Da minha parte, ter tido a oportunidade de tocar com ele em diversas ocasiões, ouvir as suas experiências e comprovar a forma amiga com que sempre trata toda a gente é uma inspiração, que só está ao alcance dos melhores.
“Sopros e Guitarradas”: a fusão entre o fado e o saxofone
Este ano, lanças o teu primeiro disco a solo. Que disco é este e como o caracterizas?
KS: O disco “Sopros e Guitarradas” é um disco de fado, que concilia a tradição do fado com a inovação do saxofone. Este disco procura fundir a tradição do fado com uma roupagem moderna e atual, onde o saxofone e a guitarra portuguesa são os elementos comuns, quer num registo instrumental, como num registo cantado.
Entre o saxofone, a guitarra portuguesa e a voz
Neste trabalho cantas, tocas guitarra portuguesa e saxofone. Em termos de timbre acredito que já te tenham dito que há semelhanças com António Zambujo. Preferes a vertente de instrumentista ou intérprete vocal?
KS: Diria que gosto de combinar as três vertentes e que é por esse caminho que pretendo seguir, apesar de ser inegável que o saxofone é a minha raiz. Porém, acredito que posso ser um artista mais original e completo se conciliar estas três vertentes nos discos e em espetáculos ao vivo.
Em relação ao facto de o timbre ser parecido, é verdade… já me disseram algumas vezes que o meu timbre é parecido com o do António Zambujo. Pessoalmente, eu concordo e até levo esses comentários como um elogio, pois considero que é um dos melhores artistas portugueses de sempre e que muito admiro.
Quanto ao facto de o timbre ser parecido, é algo que faz parte de nós e, em relação a isso, não há muito a fazer. Não obstante, considero que devemos ter o respeito artístico para não imitar e é isso que tento fazer.
A construção do alinhamento e as vozes convidadas
Quais os critérios que usaste para definires o alinhamento do teu primeiro disco, visto que é sempre “o cartão de apresentação”?

_Requisitos_.
a) Traduza para inglês esta frase da entrevista sobre fado e saxofone: «Não obstante, considero que devemos ter o respeito artístico para não imitar e é isso que tento fazer.»
b) Retome a entrevista sobre fado e saxofone logo a seguir à última frase apresentada e dê-lhe continuação.
As linhas que se seguem provêm de outra fonte.

_Material fornecido_.
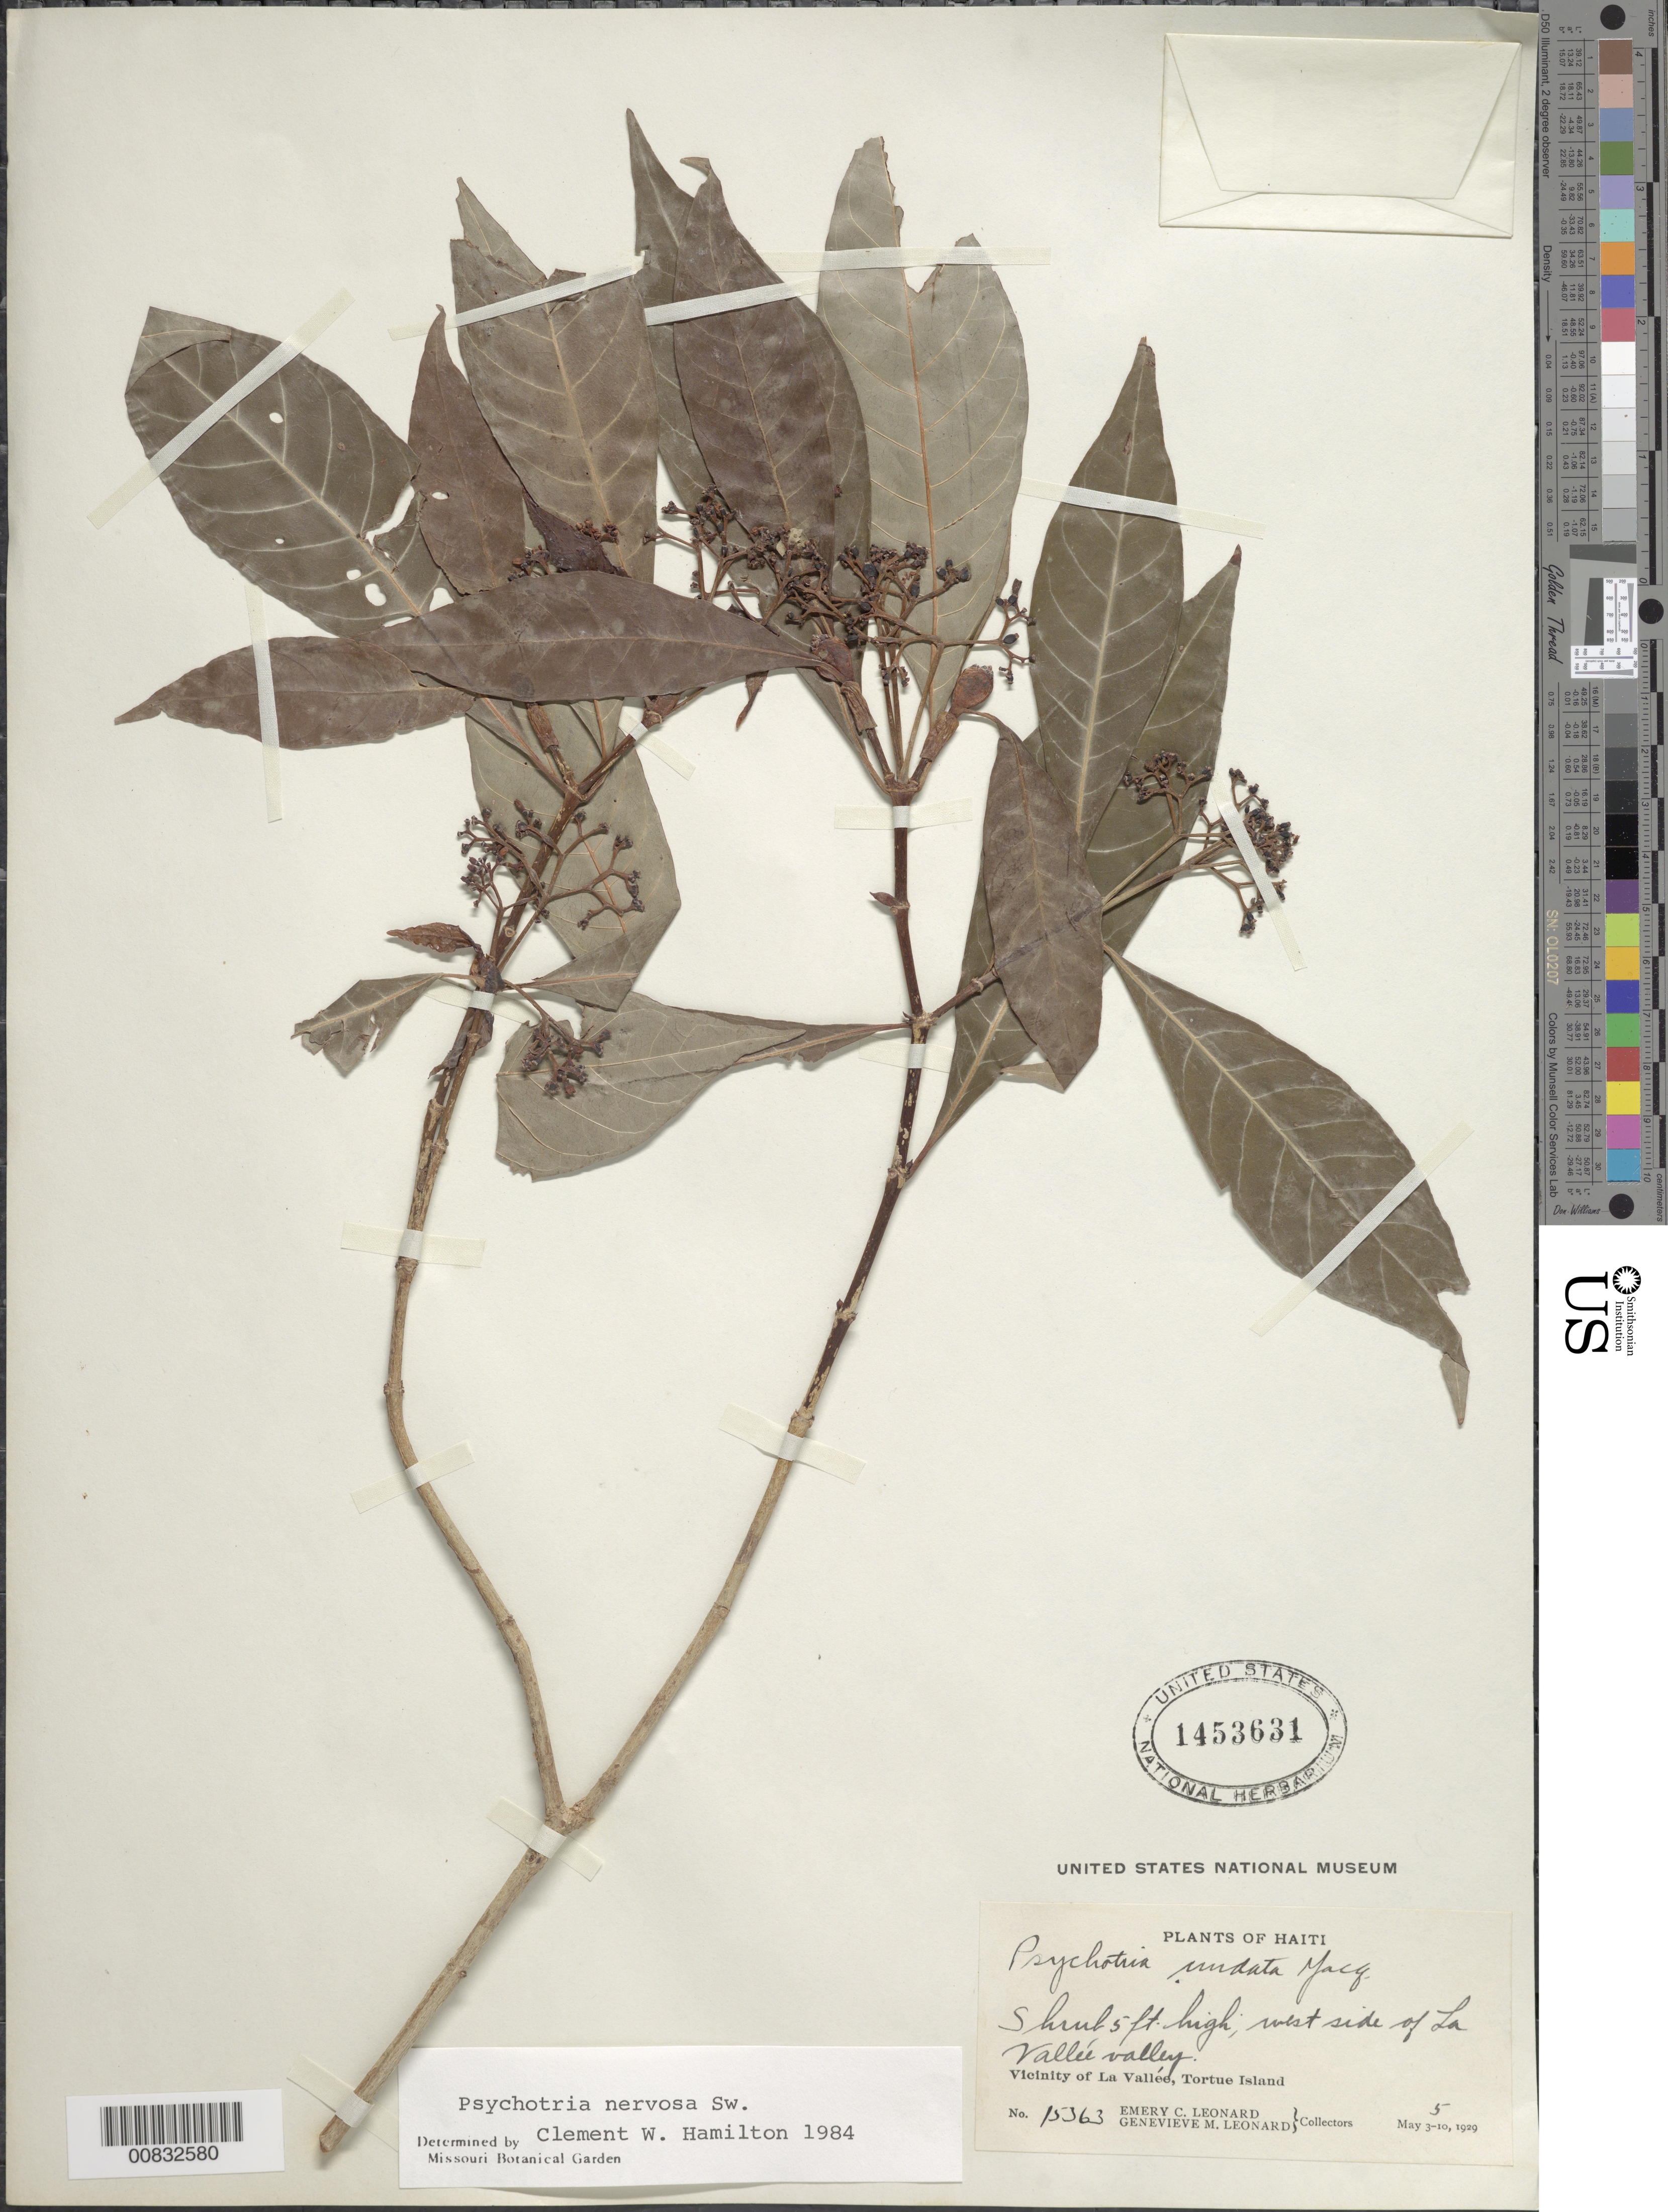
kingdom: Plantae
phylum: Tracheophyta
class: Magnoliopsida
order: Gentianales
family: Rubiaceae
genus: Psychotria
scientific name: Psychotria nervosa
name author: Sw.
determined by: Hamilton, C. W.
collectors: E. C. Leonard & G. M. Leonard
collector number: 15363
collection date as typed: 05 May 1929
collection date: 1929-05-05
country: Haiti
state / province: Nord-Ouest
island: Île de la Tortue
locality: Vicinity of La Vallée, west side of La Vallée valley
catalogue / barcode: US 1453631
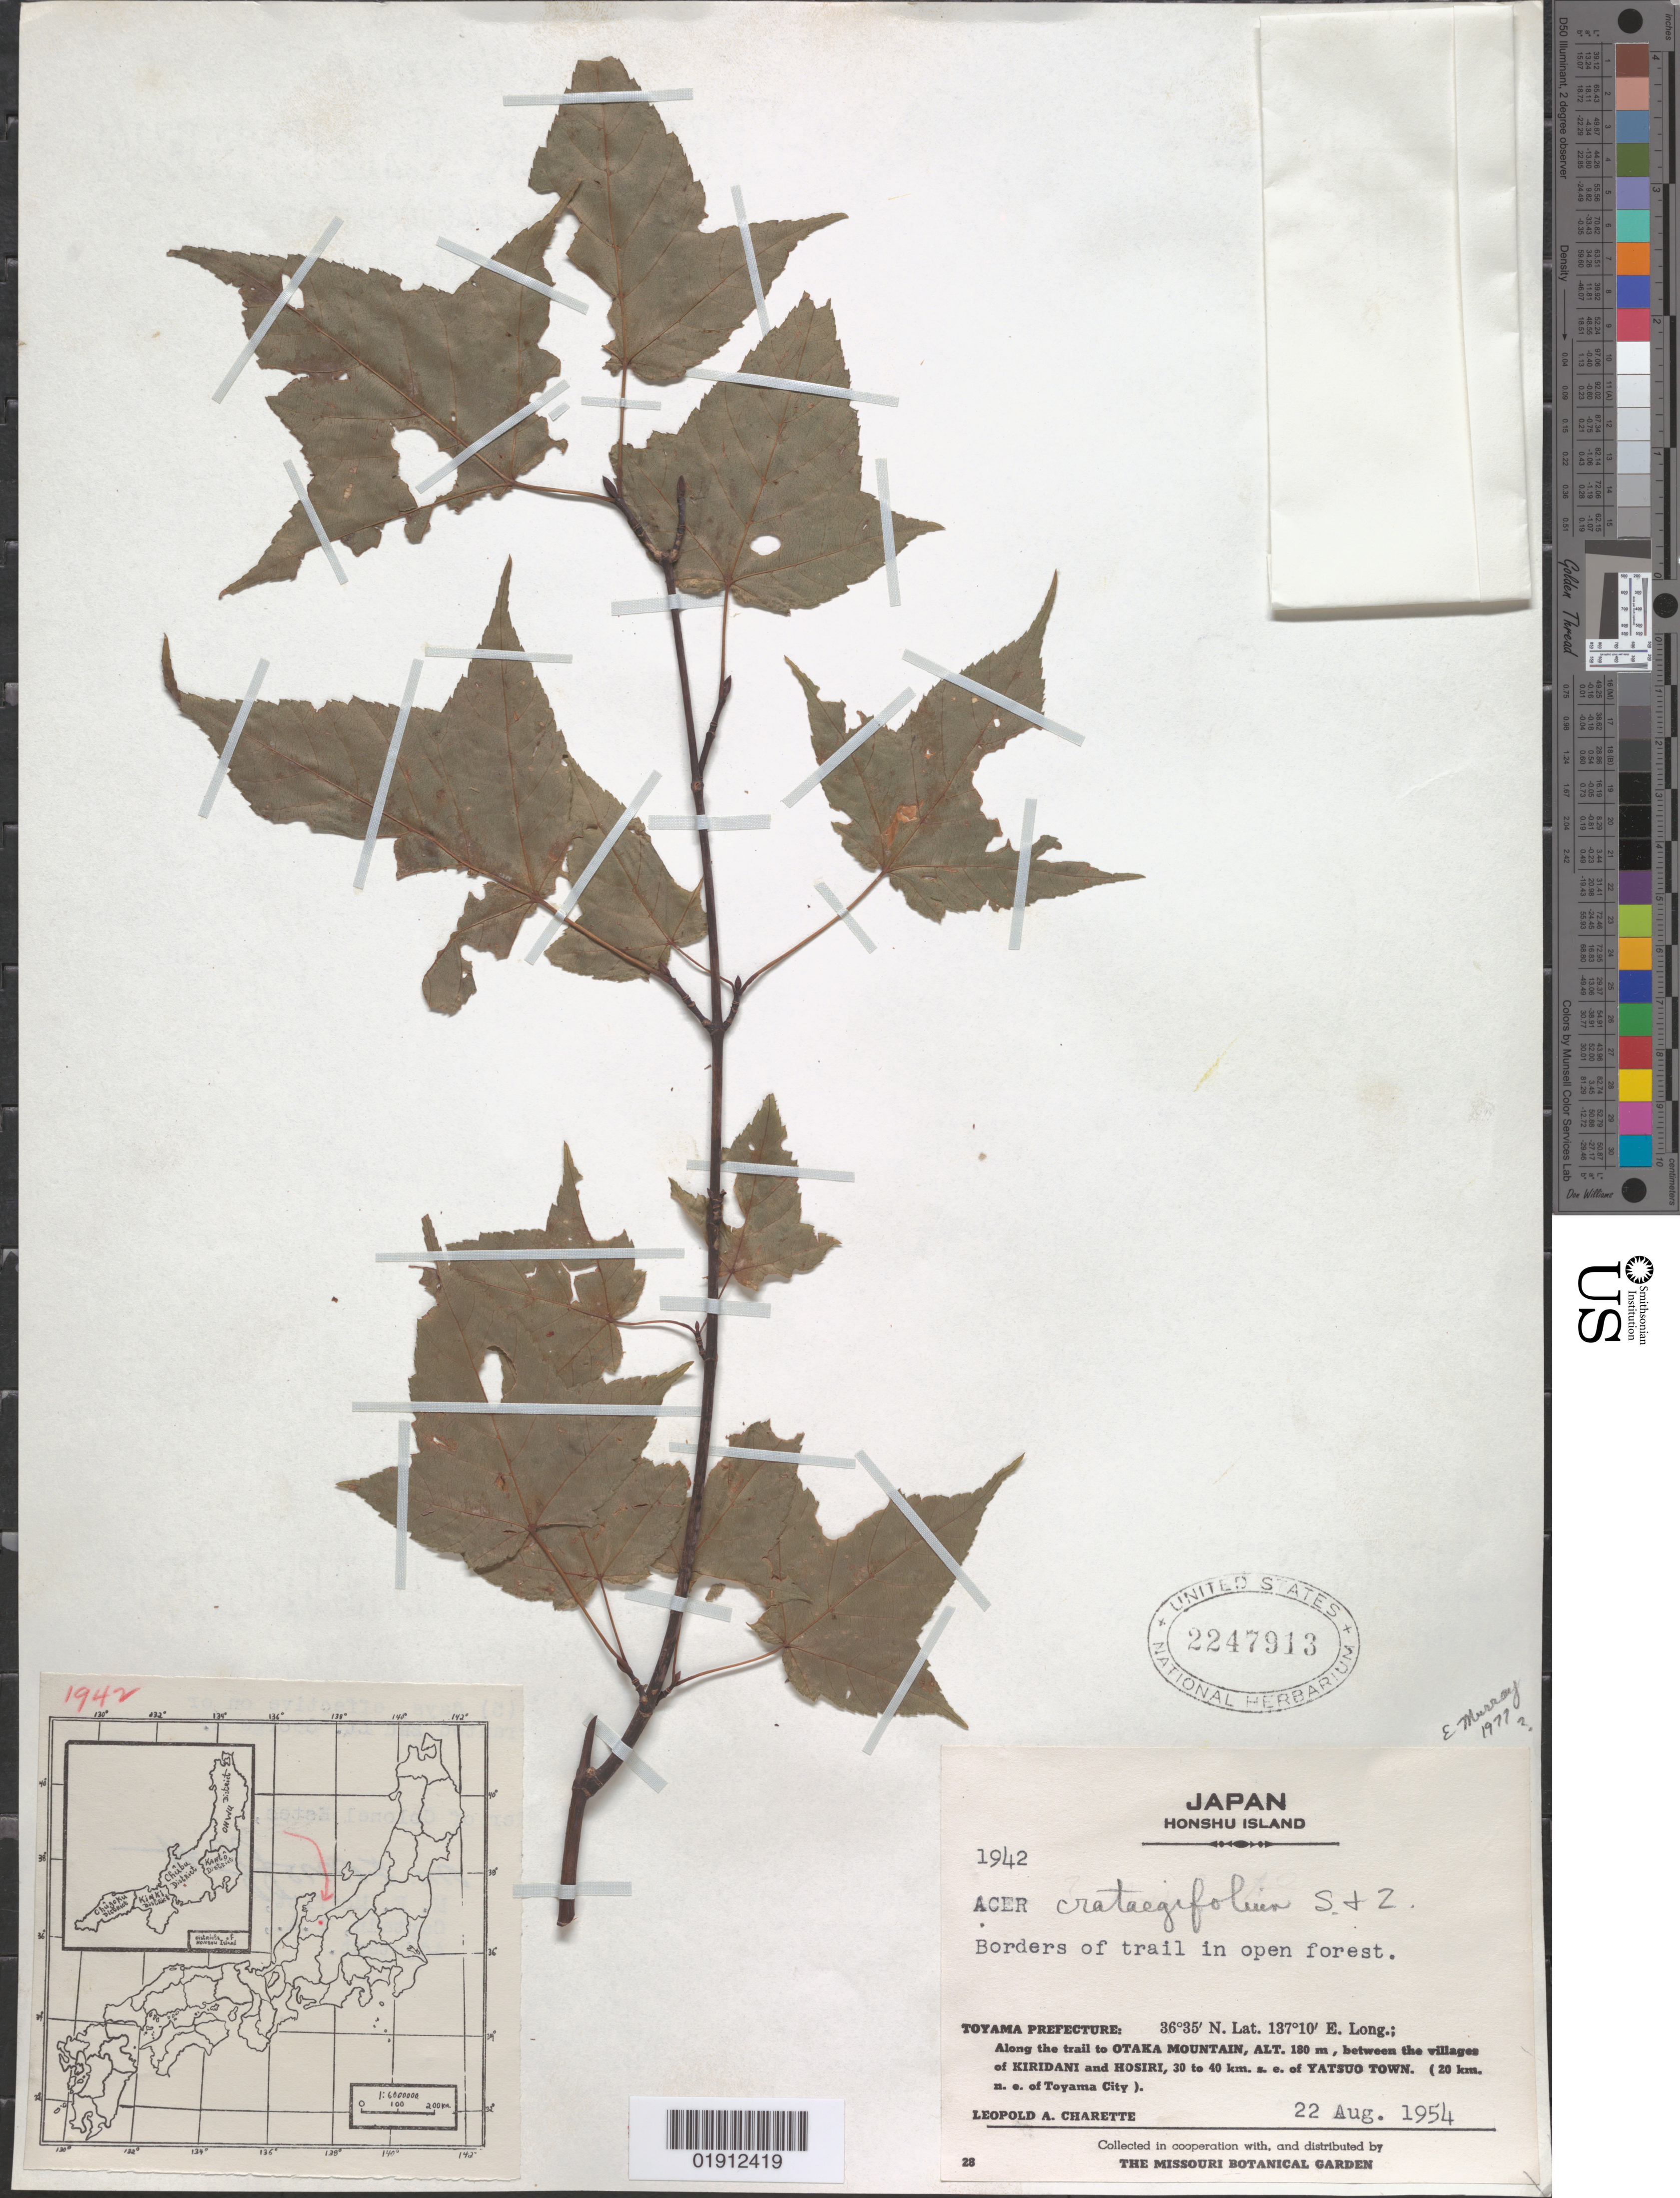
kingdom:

_Respostas às tarefas_.
a) Nevertheless, I believe we should have the artistic respect not to imitate, and that is what I try to do.

b)
KS: Numa fase inicial gravei três temas instrumentais, pois pretendia entender qual seria a reação do público a um projeto instrumental de fado com o meu saxofone. A reação foi surpreendentemente positiva e encorajadora, acabando por avançar para a gravação do resto do disco.
Tendo em conta que se trataria de um disco de 12 temas, decidimos conciliar o registo instrumental com algumas vozes fadistas de gerações diferentes, mas que têm como denominador comum a paixão pelo fado.
Neste projeto, tentámos conjugar a utilização de fados tradicionais com fados canção/musicados e marchas populares, para que existam experiências diferentes e interessantes dentro do próprio disco.
Neste processo tive o apoio do meu amigo Gustavo, que é o diretor musical do projeto, bem como do Pedro Guimarães, como produtor.
Colaborações e cumplicidades musicais
Tiveste também vários convidados nele. A escolha foi ponderada? Houve algum artista que gostasses que estivesse no disco e não esteja?
KS: Sim, neste disco tivemos vários convidados instrumentistas, mas nas vozes destaco a Carolina Varela Ribeiro, o Gustavo, a Teresa Tapadas e o António Pinto Basto. Todos eles são detentores de qualidade e identidade muito próprias. São também amigos com quem tenho atuado ao vivo e por estas razões, considerei que estas vozes trariam o espírito pretendido para este projeto!
No futuro pretendo colaborar com outras vozes, quer no fado, quer em outros estilos musicais. No entanto, para este primeiro trabalho, fiquei bastante contente e grato com estes amigos que aceitaram participar.
Um concerto abençoado no Caixa Alfama
No final de Setembro, atuaste no festival Caixa Alfama. O concerto inicialmente seria no rooftop do Terminal de Cruzeiros, mas devido ao mau tempo foi na Igreja de Santo Estêvão. Foi um concerto abençoado?
KS: Diria que sim! O agravamento das condições meteorológicas poderia ter comprometido o espetáculo e confesso que as horas anteriores foram desafiantes. No entanto, a mudança para a Igreja de Santo Estevão tornou este concerto ainda mais especial, tendo em conta a simbologia inerente ao local.
Assim sendo, foi um concerto abençoado e só tenho a agradecer a todos os envolvidos, que transformaram este desafio (externo e inesperado) numa oportunidade.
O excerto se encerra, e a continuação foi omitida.